Sevgili Üstadım,
Müsterih olmalısınız ki, sizin sa'yiniz beyhûde değildir. Lâyemût risalelerin ilelebed kıymetli ellerde gezecek. Bugünkü dinsizlere haddini bildirecek. Ve belki iman dahi bahş edecek. Zaten sizin talebiniz bu değil mi? Emeliniz, gayeniz, iman dairesinde ikaz ve irşad hedeflerine yetişmek değil mi? Felsefe mezbelelerinde nâlân, sürünen edepsizler, elbette hakikî edebi ve edebiyatı sizin eserlerinizde bulacaklarına asla şüphe yoktur ki, böyle olacak.
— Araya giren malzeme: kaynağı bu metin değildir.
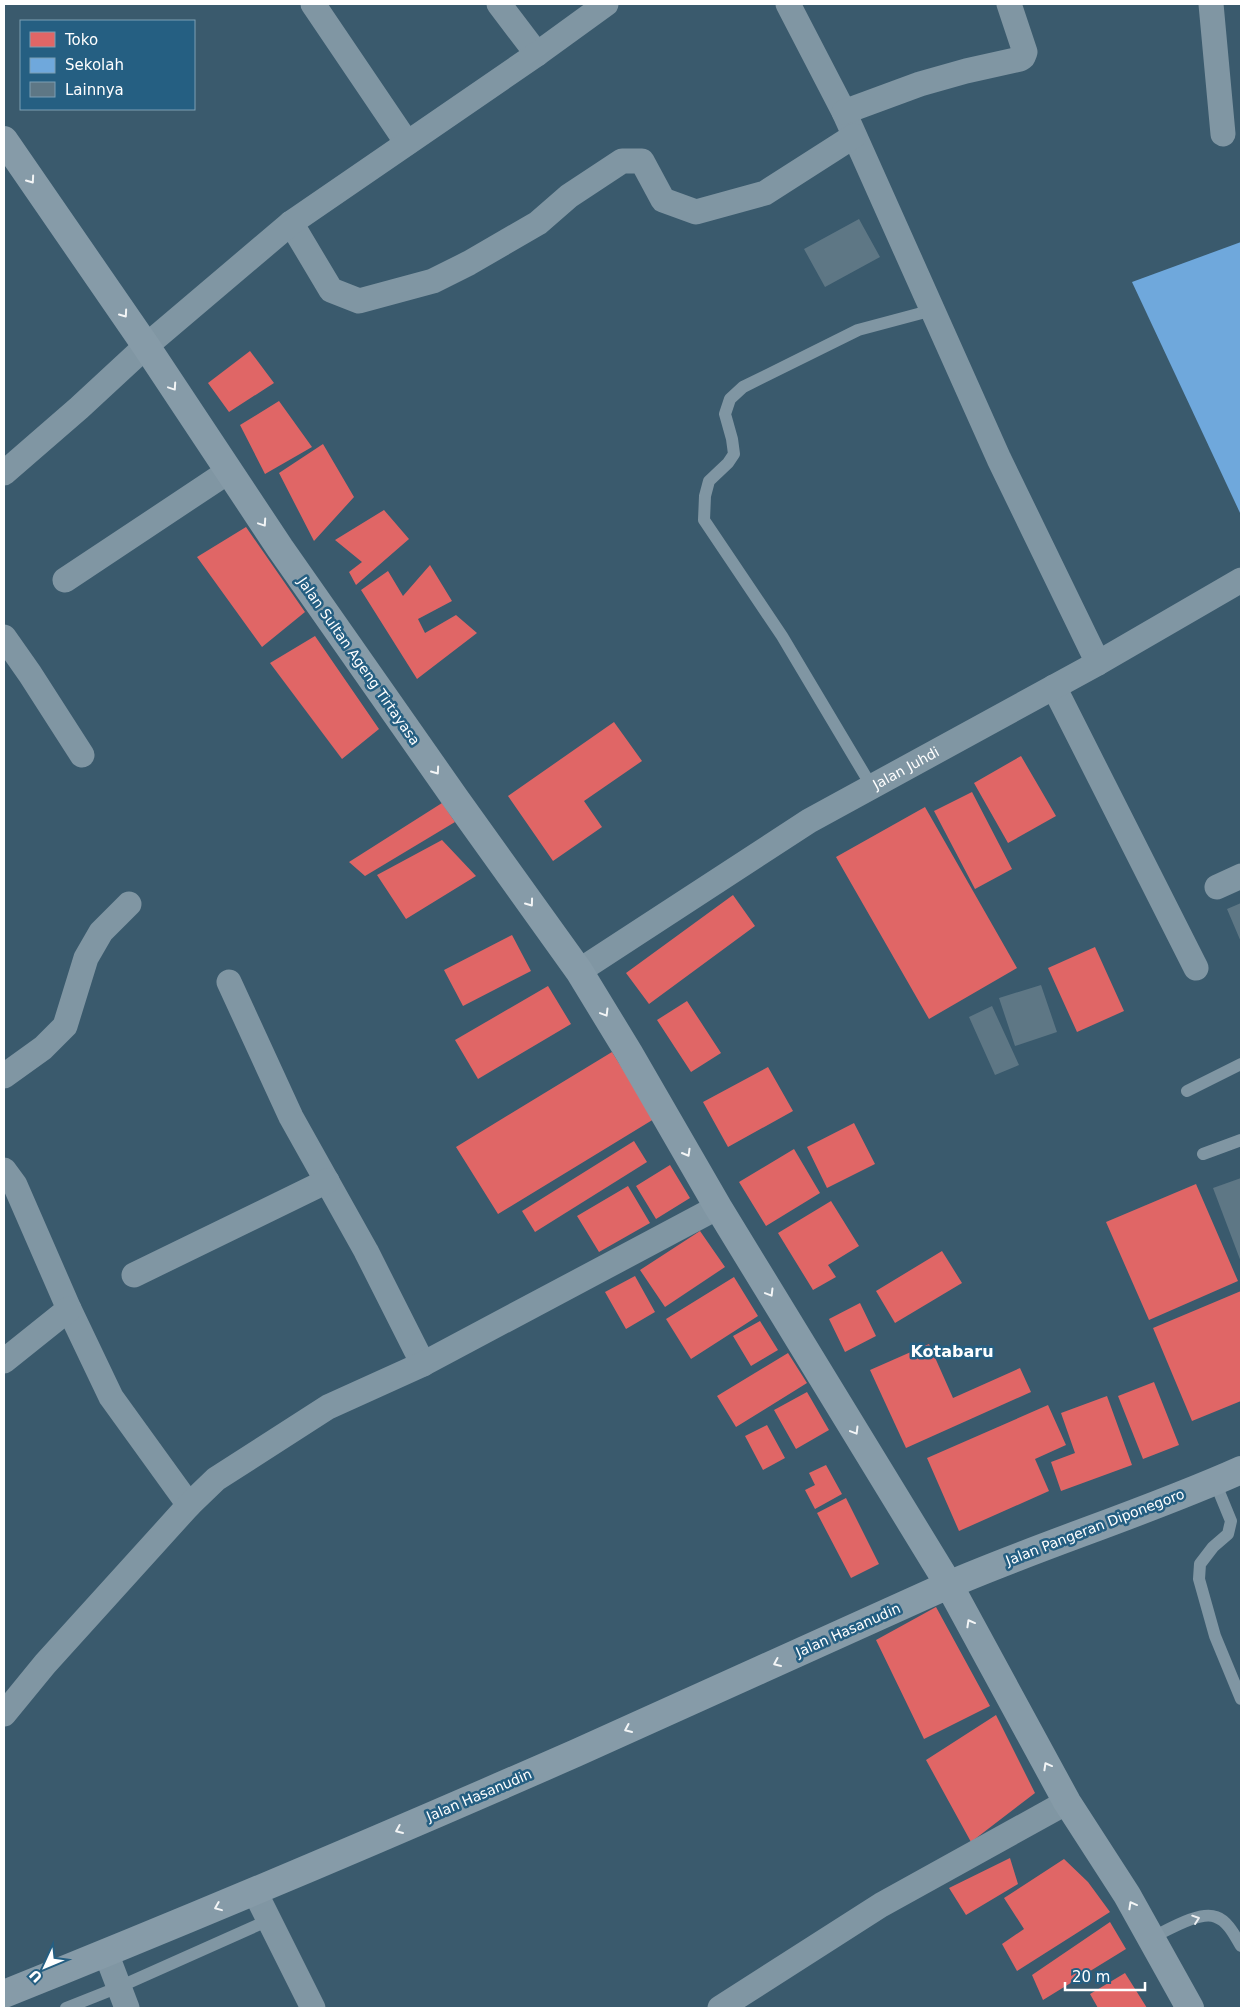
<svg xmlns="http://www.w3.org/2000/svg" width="1245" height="2012" viewBox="0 0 1245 2012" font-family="'DejaVu Sans',sans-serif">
<rect width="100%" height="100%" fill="#3a5a6d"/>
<path fill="#e06666" d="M250 351 274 383 229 412 208 383Z
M279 401 312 447 265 474 240 425Z
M323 444 354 497 314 541 279 473Z
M384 510 409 539 356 585 349 572 362 562 335 540Z
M246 527 305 612 262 647 197 557Z
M430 565 452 601 418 619 425 633 456 615 477 633 417 679 361 590 388 571 403 596Z
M315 636 379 729 342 759 270 663Z
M614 722 642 761 584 801 602 827 553 861 508 796Z
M1021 756 1056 816 1008 843 974 783Z
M972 792 1012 869 975 889 934 811Z
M442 803 455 822 365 876 349 862Z
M925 807 1017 968 929 1019 836 857Z
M442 840 476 876 406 919 377 875Z
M733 895 755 926 649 1004 626 973Z
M512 935 531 971 463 1006 444 970Z
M1095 947 1124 1011 1077 1032 1048 968Z
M548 986 571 1024 478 1079 455 1040Z
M687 1001 721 1053 691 1072 657 1020Z
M612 1052 654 1119 498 1214 456 1147Z
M768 1067 793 1111 728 1147 703 1102Z
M854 1123 875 1164 827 1188 807 1147Z
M634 1141 647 1162 535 1232 522 1211Z
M794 1149 820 1193 766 1226 739 1182Z
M670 1165 690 1198 656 1219 636 1186Z
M1196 1184 1238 1281 1149 1320 1106 1222Z
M628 1186 650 1223 599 1252 577 1216Z
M831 1201 859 1246 828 1265 836 1277 813 1290 778 1233Z
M700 1231 725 1267 665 1307 640 1270Z
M942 1251 962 1283 895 1323 876 1291Z
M635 1276 655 1312 626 1329 605 1292Z
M734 1277 758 1316 691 1359 666 1319Z
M1241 1291V1401L1192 1421 1153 1328Z
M860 1303 876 1336 845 1352 829 1319Z
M760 1321 778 1350 751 1366 733 1336Z
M929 1344 953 1398 1020 1368 1031 1392 906 1448 870 1370Z
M788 1353 807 1383 736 1427 717 1396Z
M1154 1382 1179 1445 1143 1459 1118 1396Z
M807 1392 829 1430 796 1449 774 1410Z
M1107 1396 1132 1465 1061 1491 1051 1462 1075 1453 1061 1413Z
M1048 1405 1066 1445 1035 1459 1049 1491 959 1531 927 1458Z
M767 1425 785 1458 763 1470 745 1436Z
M826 1465 842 1494 815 1509 805 1490 815 1485 809 1473Z
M846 1498 879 1564 851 1578 817 1513Z
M936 1607 990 1706 924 1739 876 1640Z
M996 1715 1035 1793 971 1842 926 1760Z
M1010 1858 1018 1884 966 1915 949 1888Z
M1064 1859 1088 1882 1110 1912 1017 1971 1002 1944 1024 1929 1004 1898Z
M1110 1922 1126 1949 1043 2000 1032 1975Z
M1125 1973 1147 2008H1098L1090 1994Z"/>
<path fill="#6fa8dc" d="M1241 242V515L1132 282Z"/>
<path fill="#5e7785" d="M859 219 880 257 825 287 804 249Z
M1241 903V942L1227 909Z
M1041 985 1057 1032 1015 1046 999 998Z
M992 1006 1019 1065 995 1075 969 1017Z
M1241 1178V1262L1213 1188Z"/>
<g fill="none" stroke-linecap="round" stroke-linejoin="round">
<path stroke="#8096a3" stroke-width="12" d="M872 787 782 636 704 520 705 496 709 481 728 463 734 454 732 439 725 414 730 399 743 387 858 330 933 310
M1187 1091 1241 1064
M1203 1154 1241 1140
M1215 1482 1231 1521 1228 1534 1213 1547 1200 1564 1199 1579 1215 1636 1241 1699
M1151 1938C1166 1931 1200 1910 1216 1917 1228 1921 1235 1936 1241 1946
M66 2008 119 1987 269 1920"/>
<g stroke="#8096a3" stroke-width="25">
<path d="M313 4 407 143"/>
<path d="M499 4 537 54"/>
<path d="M788 4 844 112 999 459 1098 663"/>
<path d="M1211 4 1223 134"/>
<path d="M844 112 920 84 966 71 1020 59 1023 57 1025 52 1009 4"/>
<path d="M291 223 331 290 359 301 433 281 469 263 538 223 569 196 622 161H642L663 200 696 212 765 193 854 136"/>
<path d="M4 473 79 408 146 346 291 223 537 54 606 4"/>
<path d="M65 580 229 471"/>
<path d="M4 637 30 674 82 755"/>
<path d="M1054 687 1196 968"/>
<path d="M1217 887 1241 876"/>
<path id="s1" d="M579 971 809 821 1098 663 1241 580"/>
<path d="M229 982 291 1117 366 1251 423 1364"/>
<path d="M4 1076 43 1048 65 1026 86 958 101 932 129 904"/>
<path d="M4 1170 15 1185 69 1309 111 1397 189 1505"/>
<path d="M134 1275 327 1181"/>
<path d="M4 1361 69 1309"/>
<path d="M4 1714 45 1664 189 1505 216 1479 328 1407 423 1364 718 1207"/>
<path d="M255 1892 313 2008"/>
<path d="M106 1953 127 2008"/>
<path d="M720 2008 881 1905 1067 1802"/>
</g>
<path stroke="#869ba8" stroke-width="28" d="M4 140 146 346 280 548 455 798 579 971 629 1053 718 1207 949 1585 1067 1802 1127 1895 1190 2008
M4 1994C196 1917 387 1836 576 1753 700 1698 822 1641 946 1586 1043 1544 1145 1513 1241 1470"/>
</g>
<defs><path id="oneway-chevron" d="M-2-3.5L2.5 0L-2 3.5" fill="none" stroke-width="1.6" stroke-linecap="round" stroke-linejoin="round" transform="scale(1.25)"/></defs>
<g stroke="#f3f5f6">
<use href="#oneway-chevron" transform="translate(31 180) rotate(55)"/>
<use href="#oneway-chevron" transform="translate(124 314) rotate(55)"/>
<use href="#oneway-chevron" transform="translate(173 387) rotate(56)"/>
<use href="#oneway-chevron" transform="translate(263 523) rotate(56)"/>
<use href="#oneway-chevron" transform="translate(436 771) rotate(55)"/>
<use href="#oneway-chevron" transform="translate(530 903) rotate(54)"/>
<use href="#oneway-chevron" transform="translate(605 1013) rotate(59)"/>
<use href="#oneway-chevron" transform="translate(687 1153) rotate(60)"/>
<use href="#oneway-chevron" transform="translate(770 1293) rotate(59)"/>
<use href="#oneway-chevron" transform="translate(855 1431) rotate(59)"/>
<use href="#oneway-chevron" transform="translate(970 1623) rotate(-119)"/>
<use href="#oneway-chevron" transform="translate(777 1663) rotate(156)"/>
<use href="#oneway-chevron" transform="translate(628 1729) rotate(156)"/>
<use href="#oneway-chevron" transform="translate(1047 1766) rotate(-119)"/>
<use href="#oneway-chevron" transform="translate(399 1830) rotate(157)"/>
<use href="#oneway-chevron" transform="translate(1132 1905) rotate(-119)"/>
<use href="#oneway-chevron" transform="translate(218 1907) rotate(158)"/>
</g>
<use stroke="#eceff1" href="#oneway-chevron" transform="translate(1196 1919) rotate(-19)"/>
<g text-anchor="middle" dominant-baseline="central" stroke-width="5" stroke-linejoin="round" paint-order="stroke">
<g font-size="14" fill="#fff" stroke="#255f82">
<text transform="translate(359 661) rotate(55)">Jalan Sultan Ageng Tirtayasa</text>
<text stroke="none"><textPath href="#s1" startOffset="385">Jalan Juhdi</textPath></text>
<text transform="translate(1095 1527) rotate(-21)">Jalan Pangeran Diponegoro</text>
<text transform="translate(848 1630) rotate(-24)">Jalan Hasanudin</text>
<text transform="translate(479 1795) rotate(-23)">Jalan Hasanudin</text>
</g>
<g font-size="16" font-weight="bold" fill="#fff" stroke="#255f82">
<text x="952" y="1351">Kotabaru</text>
</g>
</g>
<rect width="1245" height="2012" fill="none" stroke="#ffffff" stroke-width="10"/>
<rect x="20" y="20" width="175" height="90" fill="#255f82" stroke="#7c9fb4"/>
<rect x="30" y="32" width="25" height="15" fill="#e06666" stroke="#7c9fb4"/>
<text x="65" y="45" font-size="15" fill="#ffffff">Toko</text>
<rect x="30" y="58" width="25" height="15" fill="#6fa8dc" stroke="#7c9fb4"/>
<text x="65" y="70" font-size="15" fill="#ffffff">Sekolah</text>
<rect x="30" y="82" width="25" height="15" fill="#5e7785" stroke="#7c9fb4"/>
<text x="65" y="95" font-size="15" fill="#ffffff">Lainnya</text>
<g transform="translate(45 1967) rotate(226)" stroke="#255f82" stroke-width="4" paint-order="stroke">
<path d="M0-4L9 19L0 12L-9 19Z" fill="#ffffff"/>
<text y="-8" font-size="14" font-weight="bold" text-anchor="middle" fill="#ffffff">U</text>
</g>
<path d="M1065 1982v8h80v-8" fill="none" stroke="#ffffff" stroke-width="2.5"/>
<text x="1072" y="1982" font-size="15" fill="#ffffff" stroke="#255f82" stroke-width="4" paint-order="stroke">20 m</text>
</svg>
Siz de, artık muhterem Üstad, muhtaç olan koca bir millete târif ve mikyas kabul etmez bir hizmeti ifa etmiş bulunuyorsunuz. Bu millet, bu toprak, bu vatan hiçbir zaman size olan borçlarını ödeyemezler. Dilerim ki, bu azîm, kudsî hizmetinizin mükâfatını Cenâb-ı Hak size pek lâyık bir tarzda ihsan etsin. Dünya ve âhirette sizden ve bizim gibi âciz ve kusurlu hizmetçilerinden razı olsun. Âmin.
Lütfi'nin arkadaşı
• • •
- 84 -
Hüsrev'in fıkrasıdır.
Yorucu bir kuvvetle gece ve gündüz beni düşündüren ve fakat hiç de kıymeti olmayan vaziyetten kurtaran mektubunuzu aldığım vakitten beri, sürur içinde, Cenâb-ı Hakka bînihâye teşekkürlerimi takdim ediyor ve beş vakitte, eltaf-ı İlâ-hiyeye mazhariyetinizi dua ediyorum. Bilhassa sevincimi artıran keyfiyet, Cenâb-ı Hakkın sırf hizmet-i Kur'ân'da istihdam etmesinin iş'ar buyurulmasıdır.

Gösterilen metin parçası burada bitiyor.